映画『帰ってきたムッソリーニ』を鑑賞しての備忘録
2018年のイタリア映画。
監督は、ルカ・ミニエーロ(Luca Miniero)。
脚本は、二コラ・グアッリャノーネ(Nicola Guaglianone)とルカ・ミニエーロ(Luca Miniero)。
原題は、"Sono tornato"。
2017年のイタリア。映像作家のアンドレア・カナレッティ(Frank Matano)はイタリア人のアイデンティティをテーマにドキュメンタリーを鋭意制作中。ローマのヴィットーリオ広場でサッカーに興じる子供たちの中からアフリカ系と思しき子供を見つけ、その困窮に迫るというステレオタイプな映像を撮ろうとして、苦戦していた。その時、広場にある史跡「魔法の門」に、軍服姿のベニート・ムッソリーニ(Massimo Popolizio)が落下する。自分が再生したことを知ったムッソリーニは街行く人の姿にエチオピアに侵略されたのかと訝る。そして、エディコラ(売店)で新聞のトップに「同性婚法案可決」とあるのを目にしたムッソリーニは卒倒してしまう。エディコラの店員に救われたムッソリーニは新聞で状況を把握し、「自宅」であるヴィッラ・トルローニアへ向かう。博物館のスタッフと子供たちが退去してやって来て、ムッソリーニは飛び起きて寝室を後にする。そこで「ムッソリーニ」を探していたカナレッティと鉢合せる。カナレッティはテレビ局My TVの次長ダニエーレ・レオナルディ(Gioele Dix)に映像を売り込みに行ったところ、折悪しくダニエーレはカティア・ベリーニ(Stefania Rocca)に局長の座を奪われて虫の居所が悪く、テレビ局から追い払われてしまった。失意のカナレッティが映像素材の編集をしていると、偶然「ムッソリーニ」が映り込んでいることに気付き、聞き込みの果てにヴィッラ・トルローニアへ辿り着いたのだった。カナレッティは「ムッソリーニ」の隙の無い堂に入った演技に感嘆し、彼をインタヴュアー役にイタリアを巡るドキュメンタリーを制作することを思い付く。こうしてムッソリーニと監督の撮影旅行が始まるのだった。

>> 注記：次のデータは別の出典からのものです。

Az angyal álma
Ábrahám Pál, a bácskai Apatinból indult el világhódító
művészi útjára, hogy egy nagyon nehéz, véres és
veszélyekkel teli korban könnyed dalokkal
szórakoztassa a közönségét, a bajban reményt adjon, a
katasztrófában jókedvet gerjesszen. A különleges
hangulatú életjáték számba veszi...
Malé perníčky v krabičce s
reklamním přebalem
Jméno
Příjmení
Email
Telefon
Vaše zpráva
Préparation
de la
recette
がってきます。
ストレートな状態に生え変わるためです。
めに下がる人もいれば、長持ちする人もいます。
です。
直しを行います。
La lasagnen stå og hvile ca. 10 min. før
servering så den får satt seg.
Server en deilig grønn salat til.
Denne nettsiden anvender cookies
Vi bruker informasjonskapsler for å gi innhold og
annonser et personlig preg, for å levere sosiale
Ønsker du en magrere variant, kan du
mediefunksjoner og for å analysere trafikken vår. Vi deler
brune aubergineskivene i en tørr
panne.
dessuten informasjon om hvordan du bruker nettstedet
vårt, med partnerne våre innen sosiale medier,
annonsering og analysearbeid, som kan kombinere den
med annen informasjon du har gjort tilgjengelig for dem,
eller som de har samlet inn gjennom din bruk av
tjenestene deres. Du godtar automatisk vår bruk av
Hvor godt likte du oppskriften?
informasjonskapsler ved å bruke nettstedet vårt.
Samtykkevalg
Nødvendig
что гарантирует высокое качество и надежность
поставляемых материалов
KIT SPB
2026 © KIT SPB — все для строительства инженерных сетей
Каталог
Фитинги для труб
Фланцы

ヒトラーが再臨した現代のドイツを描いた映画『帰ってきたヒトラー(Er ist wieder da)』(2015)を、ムッソリーニを主役にイタリアを舞台に制作された作品。あらすじだけでなく、街頭に現れた「ムッソリーニ」に対する人々の反応などドキュメンタリーのパートも同様に盛り込まれている。
若者や老人の困窮に対して政治が無策であり、人々もスマートフォンの画面に没入し、若者の理想が料理人になることだけという現状に警鐘を鳴らすムッソリーニ。正鵠を射た彼の指摘に熱狂する人々というフィクション部分だけでなく、独裁を容認し、移民を排撃する市井の人々の姿が映し出され、ファシズムの土壌が用意されている現実が浮かび上がる部分に薄ら寒さを感じずにいられない。
ヒトラーほど激しいキャラクターではないためにムッソリーニにはマイルドな印象を受ける。それが警戒心を緩めることにもなりかねない。
ドイツ、イタリアと来たら、次は日本ということになろう。だがヒトラーやムッソリーニほど突出した人物がいない日本の場合、複数の人物を再生させる必要がありそうだ。